DANBURY, Conn. -- CBS News recently featured a violence awareness campaign at Danbury’s Broadview Middle School that was established in the wake of the shootings at Sandy Hook School in 2012.
The CBS News spoke with students at the Danbury school after they watched a video from Sandy Hook Promise that shows warning signs of gun violence by a troubled teenager. Broadview’s group, “Start with Hello/Say Something,” is based on Sandy Hook Promise’s “Say Something” violence prevention program
Jonathan Lapook, the chief medical correspondent for CBS News, spoke with several Broadview students in the report. Students talked with Lapook about knowing the warning signs of students who might be at risk of perpetrating gun violence.
Sandy Hook promise has been working to encourage schools and organizations across the country to teach students and teachers how to prevent tragedies from occurring in their communities.

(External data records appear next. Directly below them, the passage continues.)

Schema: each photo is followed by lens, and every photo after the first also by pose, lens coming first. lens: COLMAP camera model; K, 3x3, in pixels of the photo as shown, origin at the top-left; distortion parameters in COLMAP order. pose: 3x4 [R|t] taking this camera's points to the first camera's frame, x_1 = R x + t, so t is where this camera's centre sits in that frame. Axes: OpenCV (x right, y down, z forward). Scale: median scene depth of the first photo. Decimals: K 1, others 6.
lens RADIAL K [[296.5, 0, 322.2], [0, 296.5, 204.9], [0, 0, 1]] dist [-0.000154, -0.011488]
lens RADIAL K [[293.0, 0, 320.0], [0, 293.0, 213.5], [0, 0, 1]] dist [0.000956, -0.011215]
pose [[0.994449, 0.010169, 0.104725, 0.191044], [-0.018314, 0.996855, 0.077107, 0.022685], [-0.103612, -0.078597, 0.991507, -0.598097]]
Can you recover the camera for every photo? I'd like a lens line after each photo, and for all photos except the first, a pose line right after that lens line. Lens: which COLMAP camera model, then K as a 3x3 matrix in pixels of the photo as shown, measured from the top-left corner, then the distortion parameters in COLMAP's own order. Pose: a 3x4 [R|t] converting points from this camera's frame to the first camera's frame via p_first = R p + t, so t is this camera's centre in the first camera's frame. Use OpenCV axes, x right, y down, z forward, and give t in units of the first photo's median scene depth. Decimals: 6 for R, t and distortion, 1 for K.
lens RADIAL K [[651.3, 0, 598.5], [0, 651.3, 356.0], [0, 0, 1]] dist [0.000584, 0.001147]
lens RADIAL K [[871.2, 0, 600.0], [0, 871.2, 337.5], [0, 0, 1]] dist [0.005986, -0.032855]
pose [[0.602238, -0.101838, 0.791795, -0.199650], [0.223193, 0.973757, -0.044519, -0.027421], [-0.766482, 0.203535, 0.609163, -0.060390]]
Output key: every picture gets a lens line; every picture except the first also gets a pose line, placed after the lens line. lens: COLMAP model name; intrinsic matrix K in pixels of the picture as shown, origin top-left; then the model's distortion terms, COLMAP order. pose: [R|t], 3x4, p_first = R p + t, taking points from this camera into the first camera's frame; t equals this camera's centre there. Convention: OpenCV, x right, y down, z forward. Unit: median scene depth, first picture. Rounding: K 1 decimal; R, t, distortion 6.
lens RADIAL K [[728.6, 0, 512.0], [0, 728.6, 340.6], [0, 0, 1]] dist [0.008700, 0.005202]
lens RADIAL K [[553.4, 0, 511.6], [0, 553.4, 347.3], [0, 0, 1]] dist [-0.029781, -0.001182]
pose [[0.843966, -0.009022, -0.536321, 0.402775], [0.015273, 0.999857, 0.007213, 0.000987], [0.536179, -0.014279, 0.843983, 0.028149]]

The “Start with Hello” program teaches children, teens and young adults how to be more socially inclusive and connected to one another. Sandy Hook Promise offers a training program to schools, and it is paid for by Sandy Hook Promise.

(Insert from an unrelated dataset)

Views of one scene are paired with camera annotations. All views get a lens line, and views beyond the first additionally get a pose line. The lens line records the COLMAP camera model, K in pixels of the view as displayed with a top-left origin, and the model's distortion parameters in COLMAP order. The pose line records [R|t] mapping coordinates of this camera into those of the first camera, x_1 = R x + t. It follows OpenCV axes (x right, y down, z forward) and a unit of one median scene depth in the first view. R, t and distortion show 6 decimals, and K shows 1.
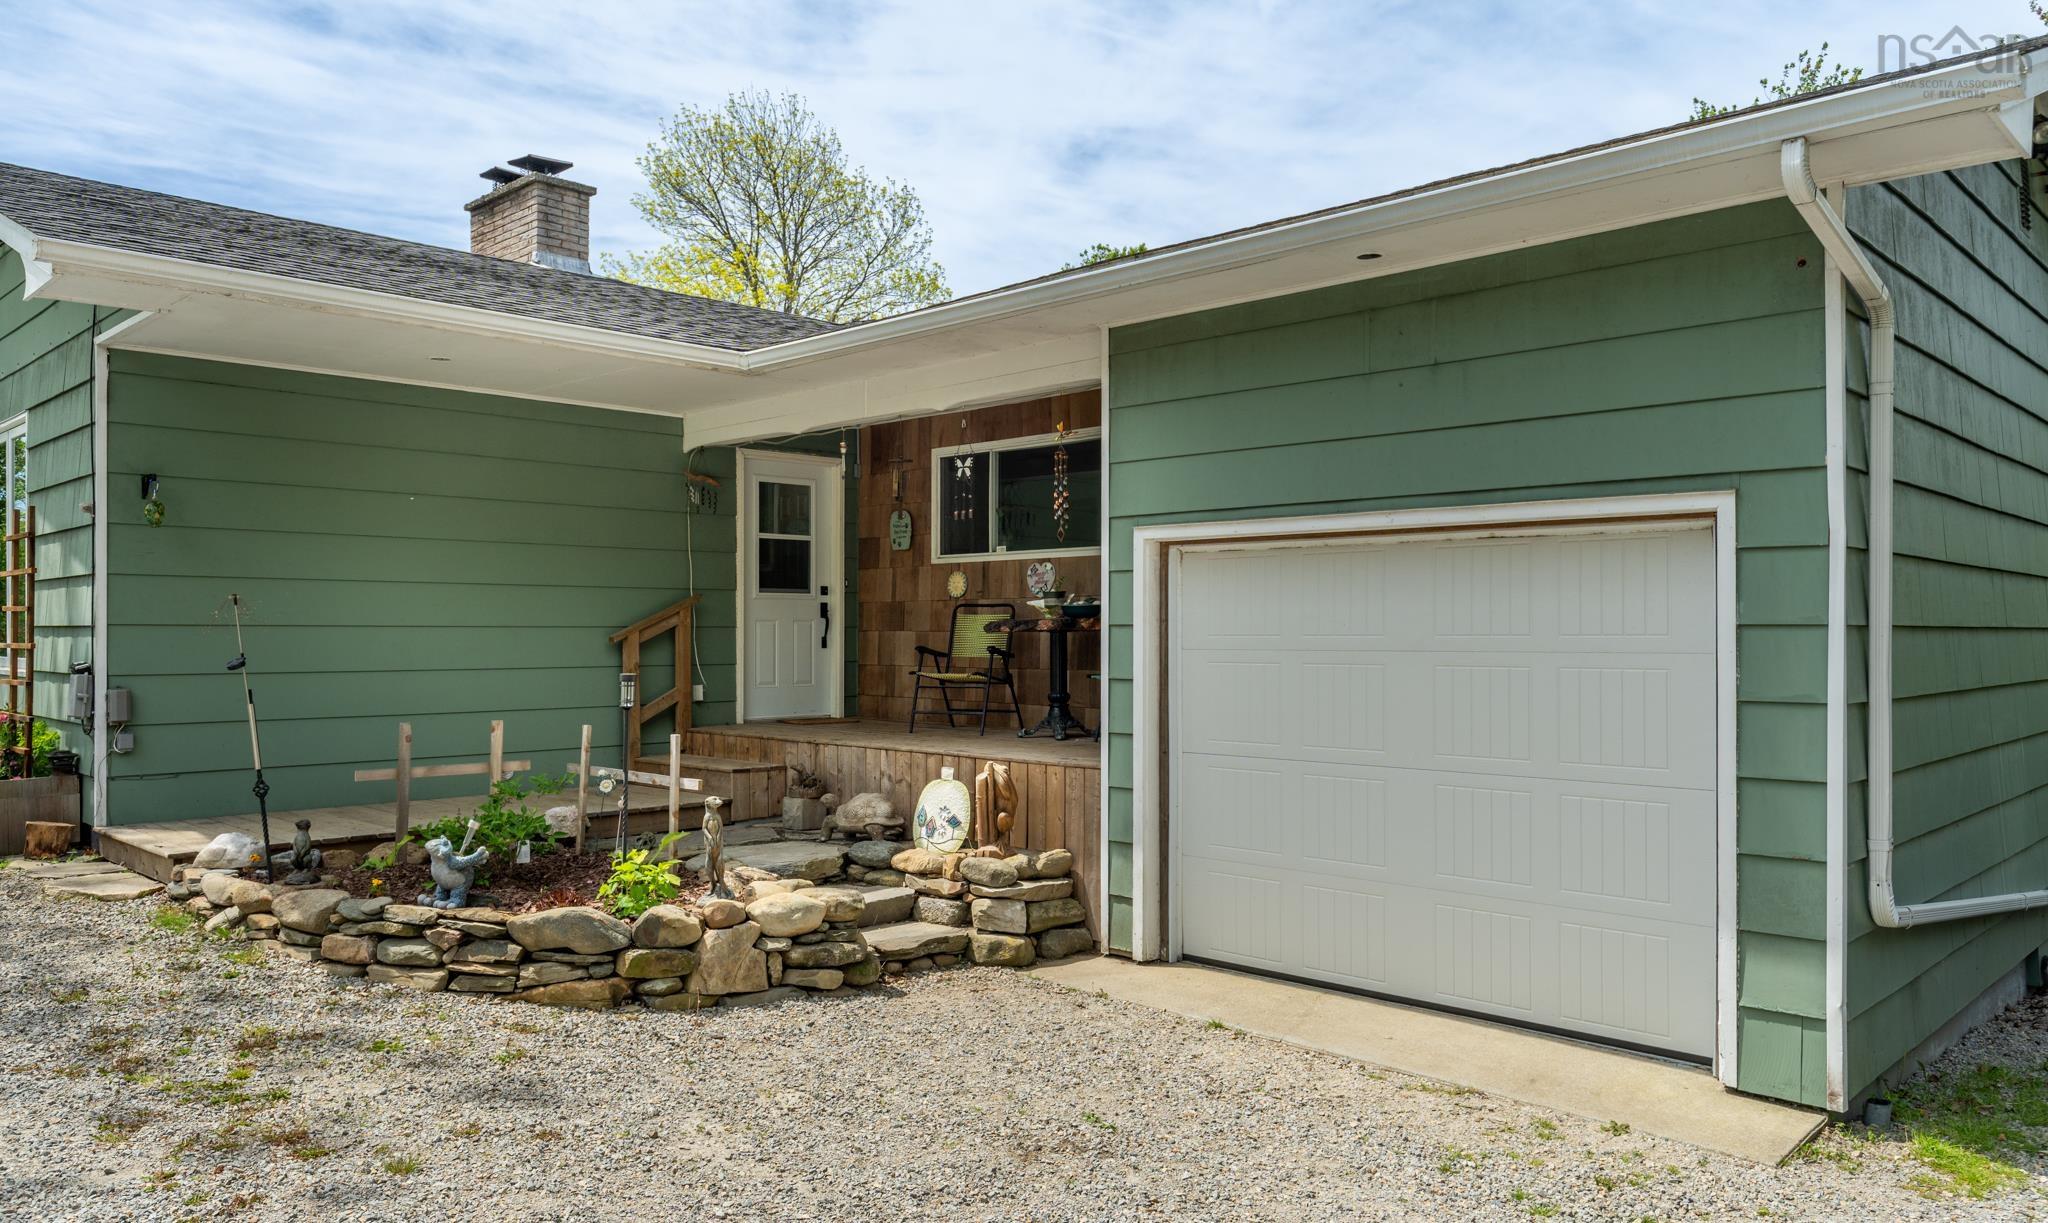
lens RADIAL K [[1422.6, 0, 1021.8], [0, 1422.6, 619.4], [0, 0, 1]] dist [-0.009234, -0.000931]
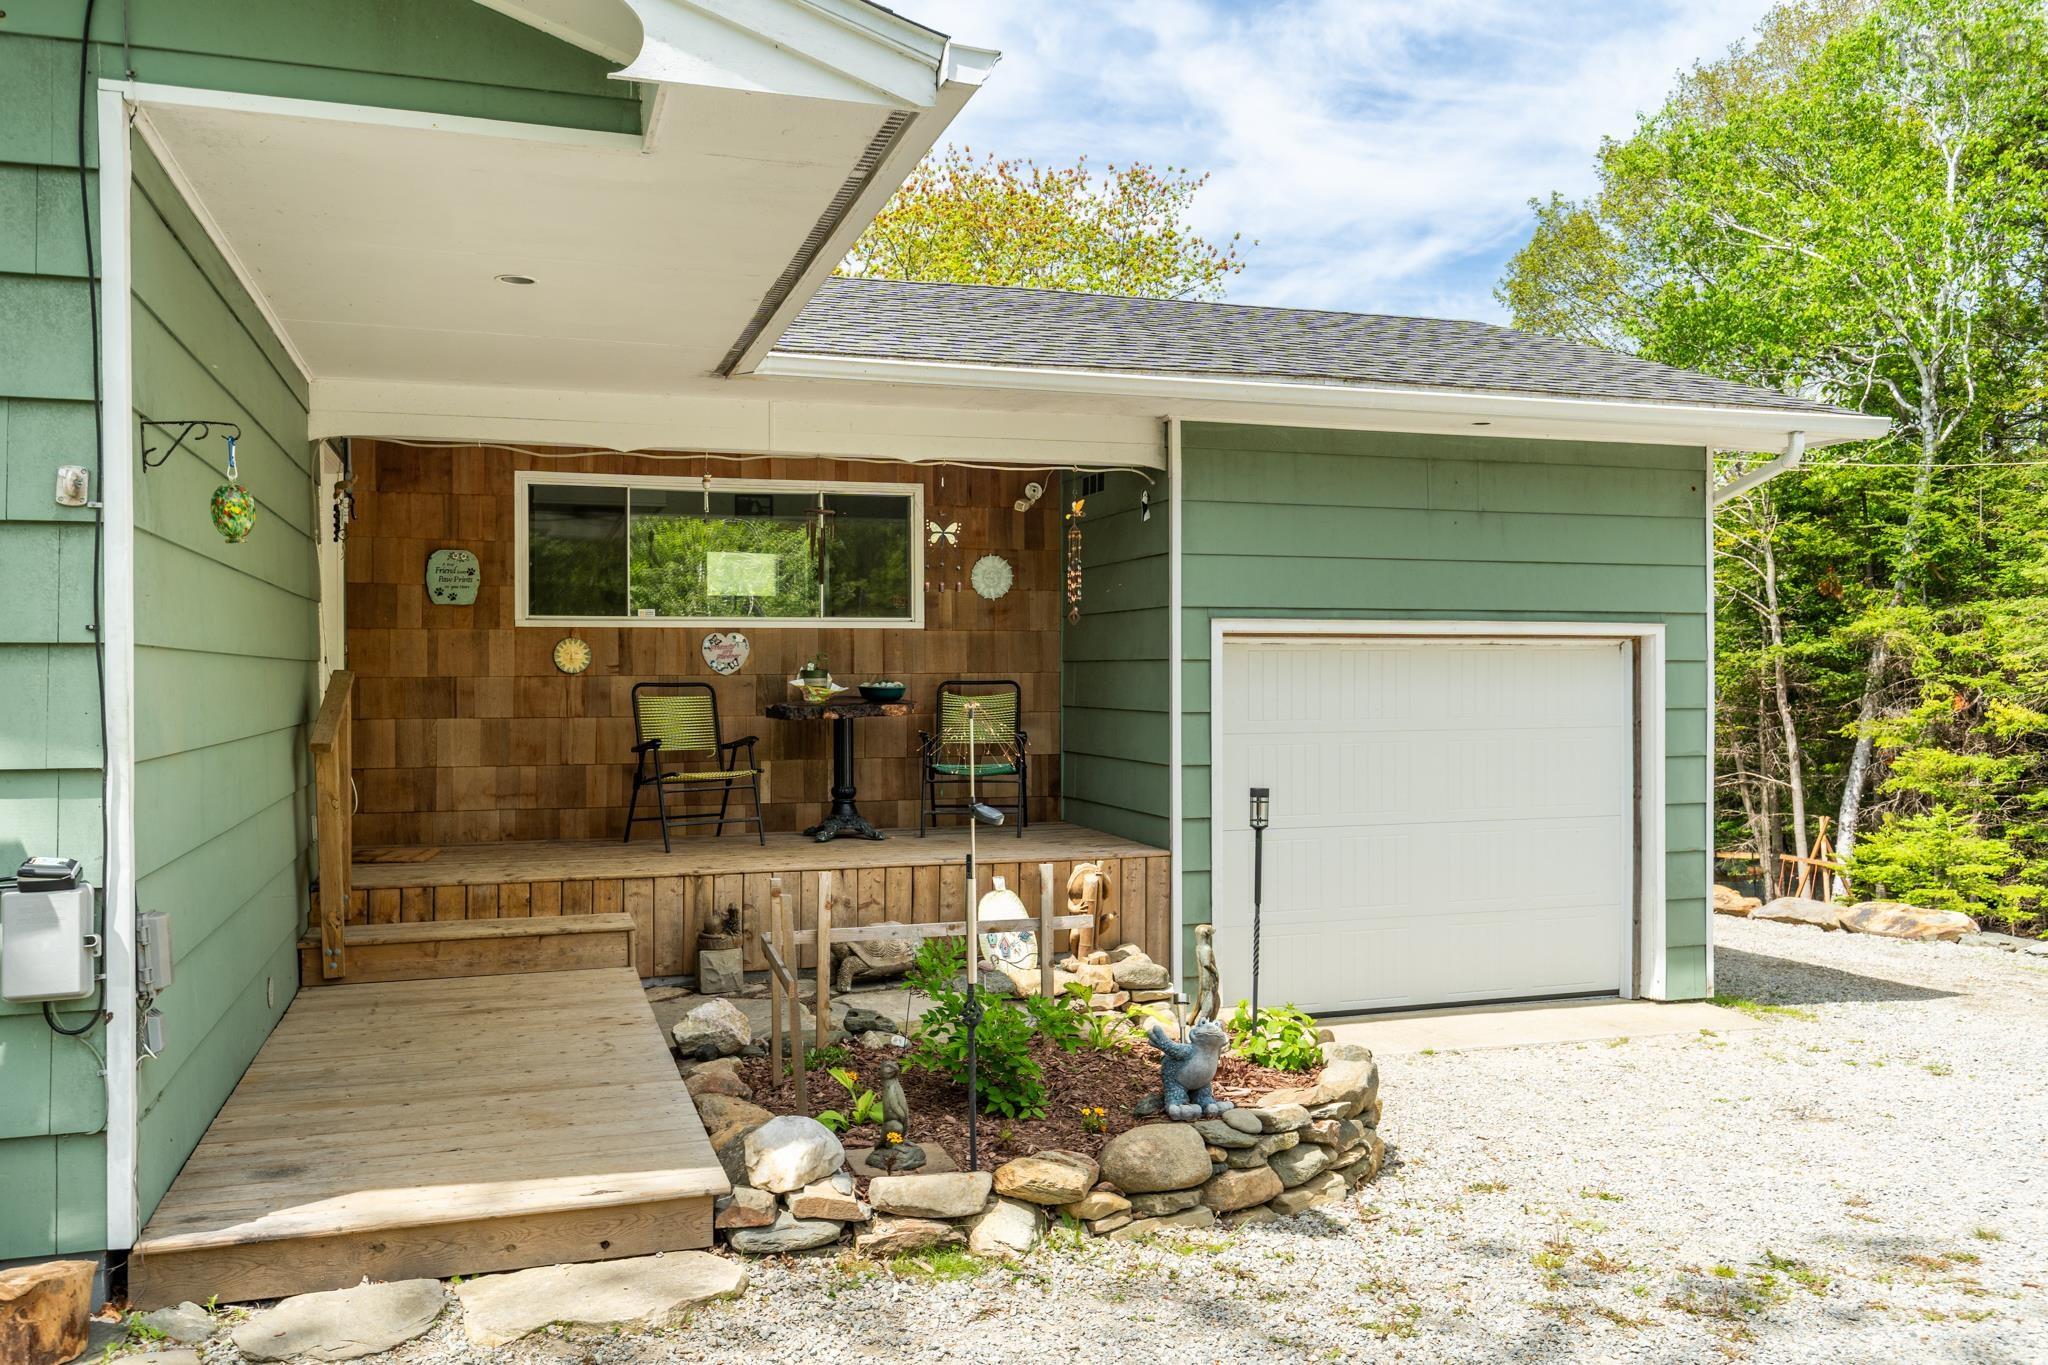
lens RADIAL K [[1593.7, 0, 1023.6], [0, 1593.7, 679.4], [0, 0, 1]] dist [0.002026, -0.001776]
pose [[0.457235, -0.004004, 0.889337, -0.731392], [-0.004021, 0.999970, 0.006569, -0.019779], [-0.889337, -0.006580, 0.457205, 0.424631]]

According to statistics on the Sandy Hook Promise website, an average of 2,277 children ages 18-and-under died in gun-related tragedies from 2000-2013. Over the past 25 years, according to Sandy Hook promise, research has shown that in seven out of 10 acts of gun violence the shooter had told at least one person that they might commit an act of violence ahead of time.
One of the students featured in the CBS News report, Avery Marquis, spoke up after seeing a student was being bullied. “In this school, we make it such a big thing,’’ she said. “It’s not snitching. It’s saying something for everybody’s safety.”